Iindofood dengan mudah menguasai pasar, dan tidak tergantung terhadap pemasok,
karena bahan baku sudah dimiliki. Dalam pengembangan pasar dan peningkatan
kemampuan perusahaan, PT. Indofood menggunakan strategi Intensif (Intensive
strategy) yang terdiri dari tiga strategi utama yaitu:
- Strategi Penetrasi Pasar. Strategi ini berusaha untuk meningkatkan marketshare suatu produk melalui usaha-usaha pemasaran yang lebih besar. Dapat diimplementasikan dengan menambah jumlah tenaga penjual, iklan, atau usaha promosi lainnya.
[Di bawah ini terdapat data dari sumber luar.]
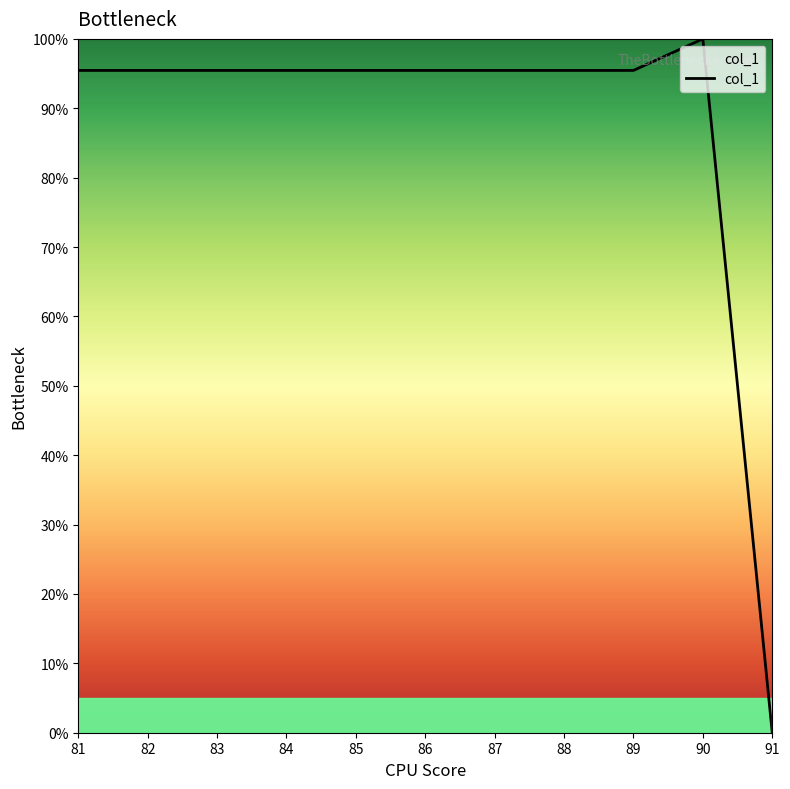

What is the difference between the maximum and minimum values?

100.0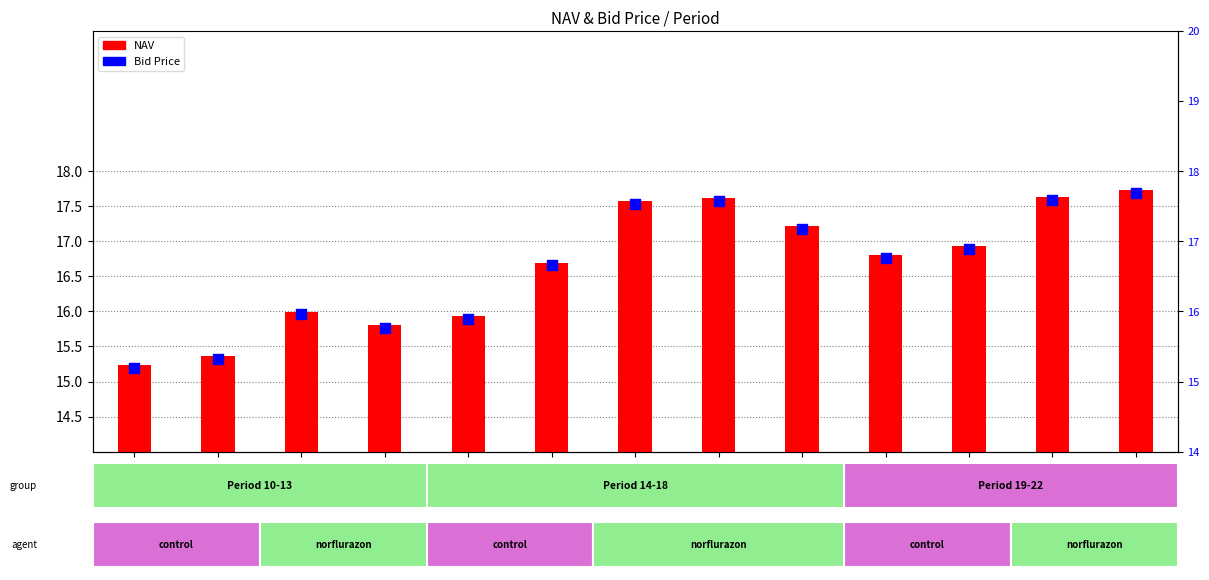

At how many categories does at least one series exceed 16?

8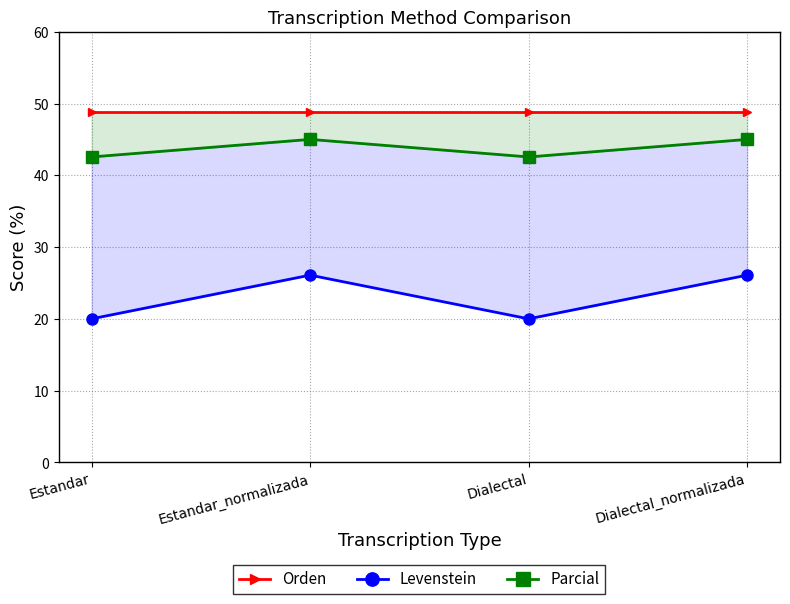

Reading right to left, what are all the values shown in this chart?

Orden: Dialectal_normalizada=48.8	Dialectal=48.8	Estandar_normalizada=48.8	Estandar=48.8
Levenstein: Dialectal_normalizada=26.1	Dialectal=20.0	Estandar_normalizada=26.1	Estandar=20.0
Parcial: Dialectal_normalizada=45.0	Dialectal=42.6	Estandar_normalizada=45.0	Estandar=42.6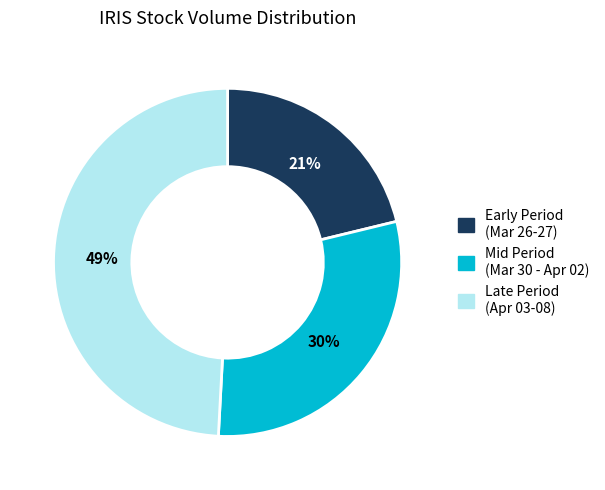

To the nearest percent, what is the average slice percentage?

33%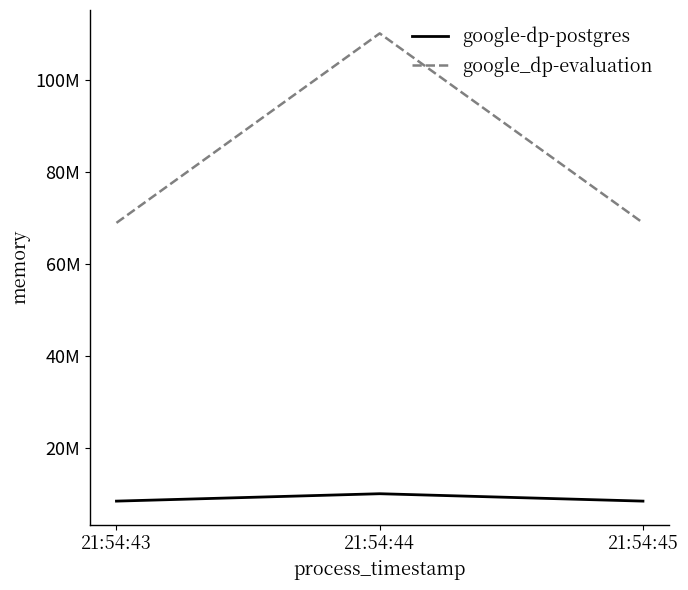

Does the chart display data point markers on the line(s)?

No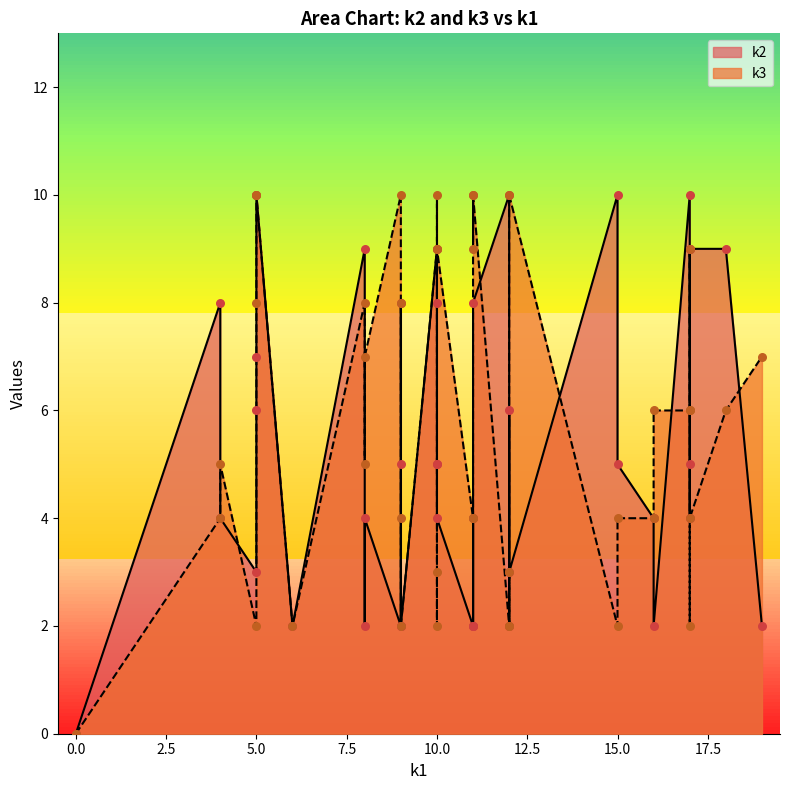

At which category is the sum across all series the highest?

5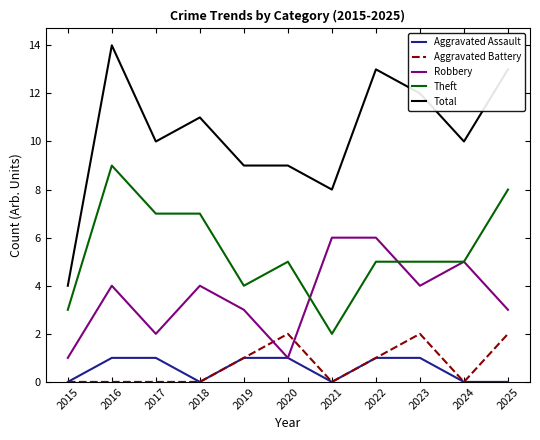

The Theft series shows 5 at 2022. True or false?

True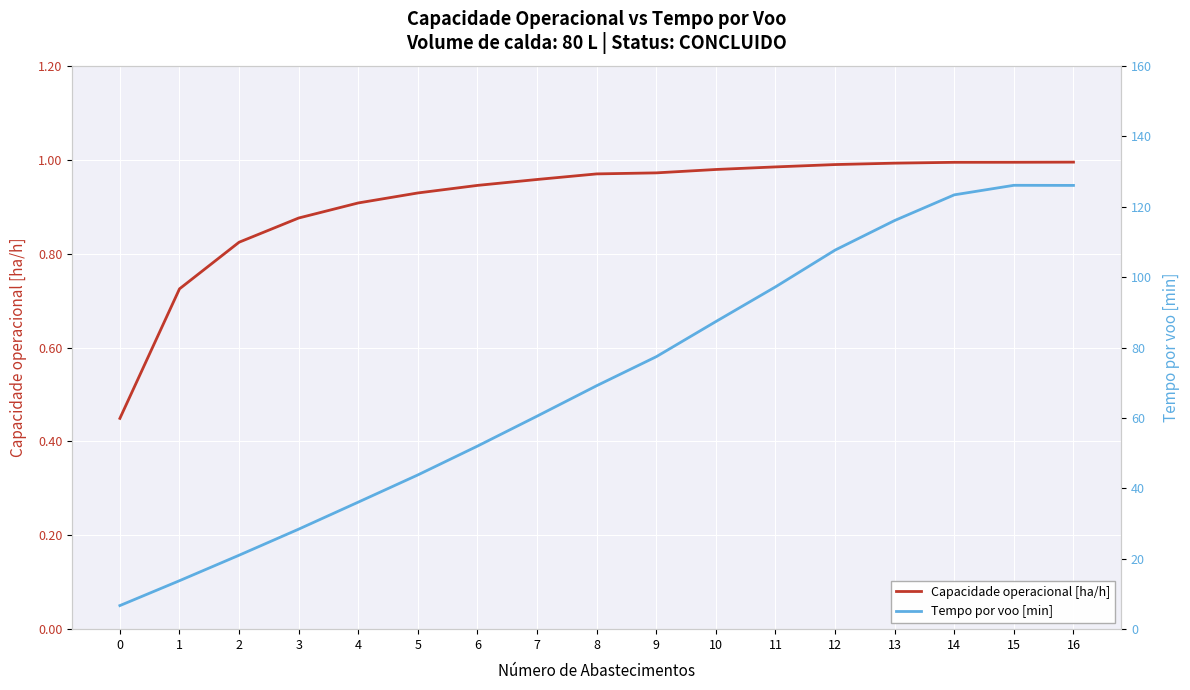

Reading left to right, list all the values displayed in this chart.

Capacidade operacional [ha/h]: 0.4	0.7	0.8	0.9	0.9	0.9	0.9	1.0	1.0	1.0	1.0	1.0	1.0	1.0	1.0	1.0	1.0
Tempo por voo [min]: 6.7	13.8	21.0	28.4	36.1	43.8	52.0	60.5	69.2	77.4	87.4	97.3	107.7	116.1	123.4	126.1	126.1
- Strategi Pengembangan Pasar. Tujuan untuk memperbesar pangsa pasar dengan memperkenalkan produk atau jasa ke daerah-daerah baru.
- Strategi Pengembangan Produk. Meningkatkan penjualan dengan meningkatkan atau memodifikasi produk-produk yang ada.
Strategi Pengembangan Produk, sesuai dengan Strategi Diferensiasi
,Strategi ini dicirikan dengan keputusan perusahaan untuk menciptakan persepsi
pasar potensial terhadap produk baru yang berbeda atau unik dengan harapan
calon konsumen mau membeli dengan harga mahal karena adanya perbedaan itu.
Seperti yang kita ketahui, PT. Indofood terutama produk mie instannya memiliki
keunikan rasa dan promosi iklan yang mengusung tema nusantara. Hal ini yang
mendasari kami bahwa PT. Indofood menggunakan strategi diferensiasi karena
keunikan dan cakupan pasar yang luas terhadap produk mie instannya. Strategi
yang digunakan PT. Indofood untuk mengakuisisi PT. Londsum adalah Strategi Integrasi
Vertikal (Vertical Integration Strategy). Strategi ini menghendaki perusahaan
melakukan pengawasan lebih terhadap distributor (Forward Integration Strategy),
pemasok (Backward Integration Strategy), dan/atau para pesaingnya (Horizontal
Integration Strategy). Akuisisi oleh PT. Indofood menurut kami, adalah
pengambilalihan kepemilikan mayoritas saham perusahaan (PT. Londsum). Dengan
tujuan mendapatkan kepemilikan atau meningkatkan pengendalian bagi pemasok.
Diketahui bahwa PT. Londsum memiliki perkebunan kelapa sawit yang dapat
digunakan PT. Indofood sebagai sumber bahan baku pembuatan produknya. Dari
sudut pandang PT. Indofood adalah tepat dengan mengakuisisi PT. Londsum.
Dimaksudkan dengan adanya kepemilikan saham mayoritas maka pengendalian dan
pengawasan pasokan bahan baku sepenuhnya berada pada PT. Indofood. Jika PT.
Indofood hanya merger dengan PT. Londsum, kemungkinan terciptanya resiko atau
konflik di antara kedua perusahaan semakin besar.